Remirez de Ganuza. A pureza de um vinho 100 pontos Parker
A torre da igreja impõe-se lá no alto e destaca Samaniego bem de longe. Vamos à procura da adega Remirez de Ganuza e é mesmo no centro, ao lado da Igreja, que encontramos esta bodega, dividida entre casas de pedra antiga. É como se a adega fosse uma pequena parte da localidade. De um lado recebem-se e estabilizam-se as uvas, do outro segue o processo até às cubas e às barricas; à direita a loja e por baixo, quais catacumbas, garrafas em estágio por anos e mais anos, que aqui tudo se faz sem pressa. Tudo orientado para uma pequena praça, vigiada pela torre da tal igreja.
Jesus é o enólogo e o anfitrião. Diz que não são precisos milagres, que é só respeitar o que chega da vinha. É ele que tem às costas os vinhos de uma casa fundada apenas em 1989, mas entretanto já de nome mítico, graças ao trabalho do fundador, Fernando Remirez de Ganuza, um negociador de uvas nesta Rioja Alavessa que sempre teve como máxima “ser fiel” à… uva. Decidiu começar a fazer o seu próprio vinho defendendo uma intervenção mínima, como se qualquer detalhe ou factor imprevisto pudesse contaminar o que é mais importante: a qualidade do bago. E foi assim que o seu Grande Reserva de 2004, com o mesmo nome Remirez de Ganuza, conquistou 100 pontos Parker, iniciando esta espécie de mito.
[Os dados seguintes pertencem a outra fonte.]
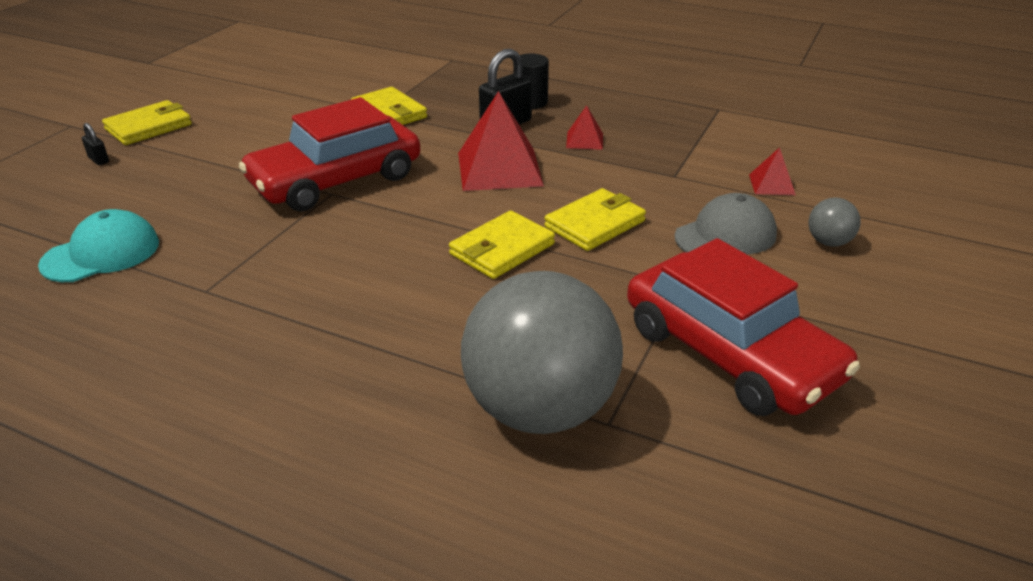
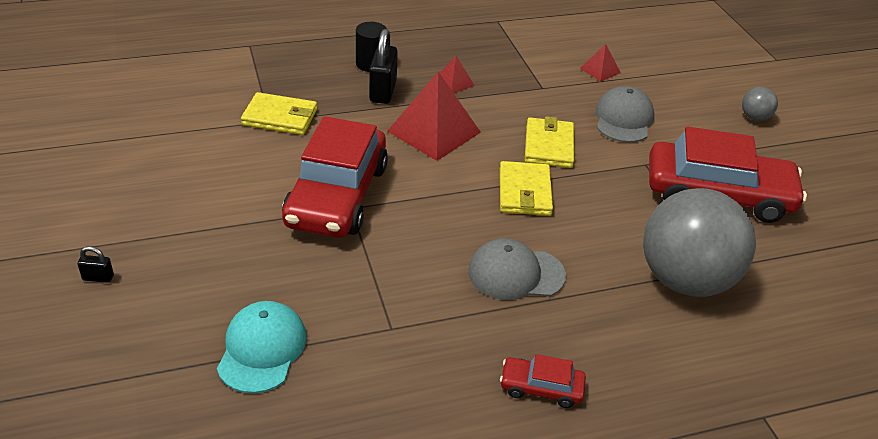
camera: 45 degrees left, 5 degrees up
yellow wallet [102,100,192,145] -> none
grey ball [808,198,861,247] -> grey ball moved to [742,87,778,121]
none -> grey cap [468,238,566,300]
none -> red car [500,354,586,408]

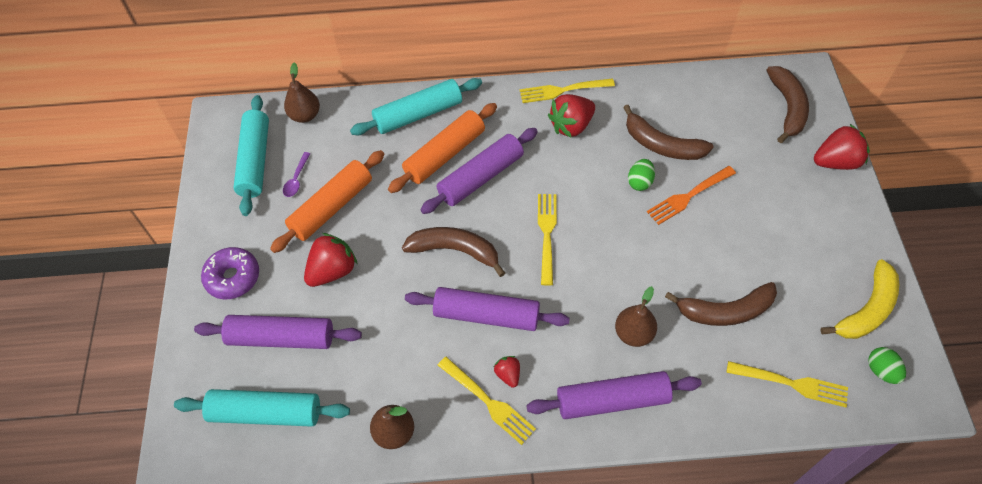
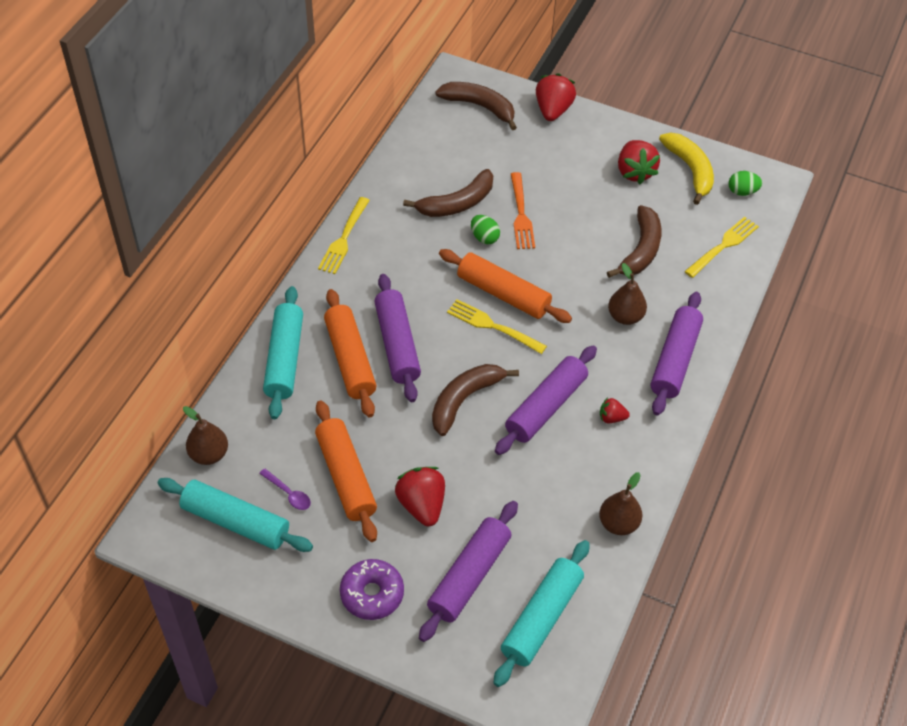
camera: 65 degrees left, 5 degrees down
yellow fork [438,357,536,445] -> none
red strawberry [548,94,595,138] -> red strawberry moved to [618,140,660,184]
none -> orange rolling pin [439,249,572,323]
Jesus guia-nos e mostra-nos como se faz o vinho. As vinhas têm em média 50 anos, mas valorizam-se as mais velhas e as de menor produção. Claro que as parcelas estão por demais estudadas e identificadas, entre os cerca de 80 hectares disponíveis. Depois, o trabalho decisivo começa logo na selecção de uvas feita em plena colheita. À chegada à adega, a correria da vindima é interrompida para que os bagos sofram um choque térmico e baixem a temperatura – todas as caixas de 12 Kgs passam pela câmara frigorífica durante 24 horas e só depois dessa estabilização se arranca para a seleção final. Aí, não passa uma uva má. Não passa uma uva verde. Enquanto nos descreve o processo e nos apresenta os tapetes onde se faz este trabalho, Jesus lembra ainda outro pormenor: os cachos são cortados e para o vinho mais nobre dispensa-se a parte basal (a parte bicuda), porque essas uvas nunca têm o mesmo nível de maturação.
Já vimos que o milagre está somente na seleção do que é melhor. Não interessa quantos quilos se sacrificam. Mas não ficamos por aqui. Defende-se a integridade do bago até final e por isso evita-se a prensa. O esmagamento dos bagos e o vinho propriamente dito faz-se de forma natural nas cubas de fermentação, por entre a remontagem. As cubas têm um desenho feito propositadamente para este produtor, de modo a que permitam isolar as grainhas no fundo e seja possível retirá-las. Utilizam-se ainda películas de brancos para estabilizar o vinho e, finalmente, chega o estágio na madeira, sempre em barricas novas que, no início, para evitar qualquer contaminação, ficam isoladas das que já estão em estágio desde anos anteriores.
Devo dizer que nunca estive numa zona de produção com este cheiro, com esta higienização. No final da visita, já depois de atravessarmos toda uma adega onde não há um grão de pó, onde parece que estamos no laboratório mais desinfectado do Mundo, percebemos o que Jesus quer verdadeiramente dizer quando vai afirmando que “procura vinhos puros, vinhos limpos”. A expressão volta a sair-lhe depois, à mesa, quando nos sentamos para a prova. “Ora aí está um vinho limpo”. A pureza está em todo o processo e chega ao vinho, claro. O resto é o tempo. Para se ter uma ideia, o 2004 que conquistou 100 pontos Parker passou 53 meses em estágio. Cinquenta-e-três-meses!
Num jantar com produtores da zona, em que partilhámos vinhos e histórias, Jesus aparece com uma garrafa do seu Gran Reserva 2005. Passam bons vinhos na mesa, mas o seu é outra música, é música clássica que silencia os restantes. É o Tempranillo tornado veludo, taninos domados, nada que possa incomodar. Nunca ninguém vai encontrar ali o toque vegetal de uma folha ou de uma grainha, porque não há lá nada disso, porque o vinho é puro, é irrepreensível.
Enfim, como diz o Jesus, aí está um vinho limpo.
ps: e os brancos que o Jesus está a fazer também!? Elegantes, cremosos e complexos. Riojas de madeira no ponto, e excelente acidez, a prometerem surpreender ainda com mais com anos e anos de garrafa. Meu deus… que surpresa!